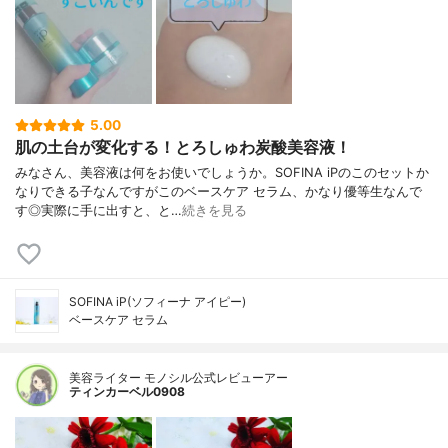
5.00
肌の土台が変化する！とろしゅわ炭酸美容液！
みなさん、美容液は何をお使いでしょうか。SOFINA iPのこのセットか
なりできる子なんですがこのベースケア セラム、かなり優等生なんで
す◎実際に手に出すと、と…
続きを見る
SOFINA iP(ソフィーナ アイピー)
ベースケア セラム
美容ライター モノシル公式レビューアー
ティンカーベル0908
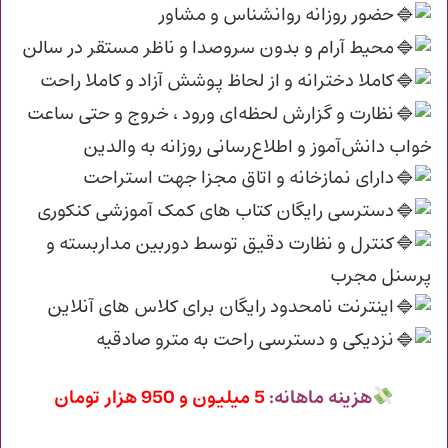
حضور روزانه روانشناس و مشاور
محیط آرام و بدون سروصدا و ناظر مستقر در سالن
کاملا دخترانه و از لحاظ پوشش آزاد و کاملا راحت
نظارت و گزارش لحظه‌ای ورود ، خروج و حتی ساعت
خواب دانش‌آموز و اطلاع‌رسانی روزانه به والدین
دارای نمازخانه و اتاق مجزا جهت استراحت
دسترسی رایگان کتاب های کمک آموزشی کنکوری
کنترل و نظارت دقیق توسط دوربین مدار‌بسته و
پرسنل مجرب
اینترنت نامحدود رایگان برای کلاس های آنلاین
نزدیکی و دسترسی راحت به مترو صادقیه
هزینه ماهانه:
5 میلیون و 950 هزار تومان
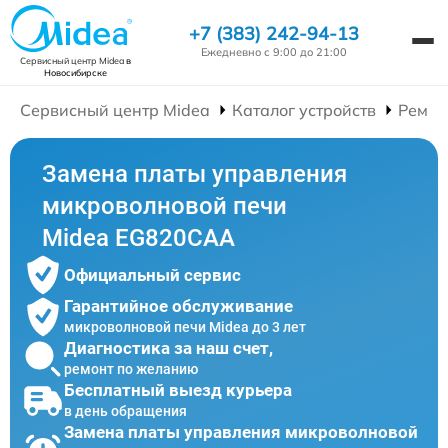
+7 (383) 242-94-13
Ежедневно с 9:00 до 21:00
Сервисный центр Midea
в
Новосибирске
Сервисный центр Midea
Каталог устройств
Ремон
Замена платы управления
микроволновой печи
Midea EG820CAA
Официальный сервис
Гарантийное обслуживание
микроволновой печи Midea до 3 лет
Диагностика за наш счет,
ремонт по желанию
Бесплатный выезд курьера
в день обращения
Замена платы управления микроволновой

+++

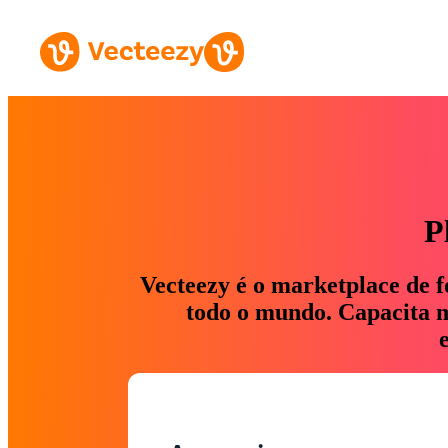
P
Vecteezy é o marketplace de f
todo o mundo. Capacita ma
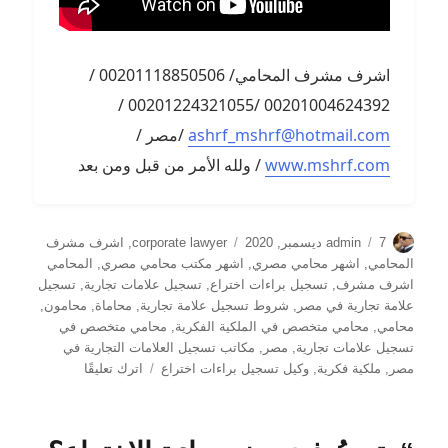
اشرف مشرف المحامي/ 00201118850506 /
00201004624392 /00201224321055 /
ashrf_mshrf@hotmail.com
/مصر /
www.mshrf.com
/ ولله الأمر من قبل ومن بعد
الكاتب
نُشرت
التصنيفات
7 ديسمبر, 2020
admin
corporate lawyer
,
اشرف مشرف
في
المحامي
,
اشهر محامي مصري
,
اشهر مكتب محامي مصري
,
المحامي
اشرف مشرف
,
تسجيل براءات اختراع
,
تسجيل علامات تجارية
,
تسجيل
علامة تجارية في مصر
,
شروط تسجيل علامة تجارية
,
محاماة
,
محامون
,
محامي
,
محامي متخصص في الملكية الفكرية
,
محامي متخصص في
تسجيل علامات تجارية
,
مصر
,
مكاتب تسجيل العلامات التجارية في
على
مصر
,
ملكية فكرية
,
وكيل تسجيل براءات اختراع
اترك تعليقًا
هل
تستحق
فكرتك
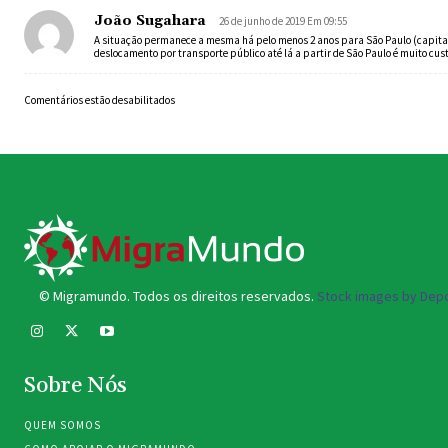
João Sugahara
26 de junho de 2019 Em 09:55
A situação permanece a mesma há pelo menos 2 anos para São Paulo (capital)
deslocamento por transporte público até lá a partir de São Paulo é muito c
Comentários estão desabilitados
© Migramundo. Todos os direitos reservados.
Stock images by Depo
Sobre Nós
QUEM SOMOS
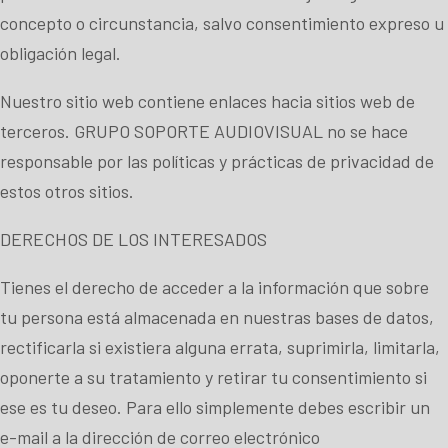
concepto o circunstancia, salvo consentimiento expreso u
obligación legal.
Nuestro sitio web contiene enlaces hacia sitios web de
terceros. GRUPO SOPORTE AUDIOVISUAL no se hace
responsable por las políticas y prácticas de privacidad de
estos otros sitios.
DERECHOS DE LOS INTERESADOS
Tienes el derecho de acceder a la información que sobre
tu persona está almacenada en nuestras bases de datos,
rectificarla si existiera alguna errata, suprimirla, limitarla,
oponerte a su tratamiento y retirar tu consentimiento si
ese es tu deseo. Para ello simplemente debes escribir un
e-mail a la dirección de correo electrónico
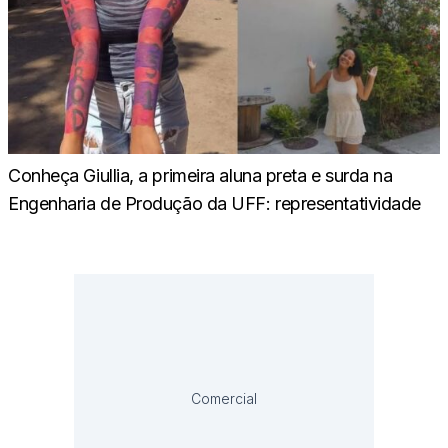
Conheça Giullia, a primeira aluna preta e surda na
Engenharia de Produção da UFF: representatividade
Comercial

+++

### TASK GOAL:
Please reproduce, word for word, the lines of the data above from the line with "حضور روزانه روانشناس و مشاور" to the line with "اینترنت نامحدود رایگان برای کلاس های آنلاین", including both of those lines.

### RESULT BELOW:
حضور روزانه روانشناس و مشاور
محیط آرام و بدون سروصدا و ناظر مستقر در سالن
کاملا دخترانه و از لحاظ پوشش آزاد و کاملا راحت
نظارت و گزارش لحظه‌ای ورود ، خروج و حتی ساعت
خواب دانش‌آموز و اطلاع‌رسانی روزانه به والدین
دارای نمازخانه و اتاق مجزا جهت استراحت
دسترسی رایگان کتاب های کمک آموزشی کنکوری
کنترل و نظارت دقیق توسط دوربین مدار‌بسته و
پرسنل مجرب
اینترنت نامحدود رایگان برای کلاس های آنلاین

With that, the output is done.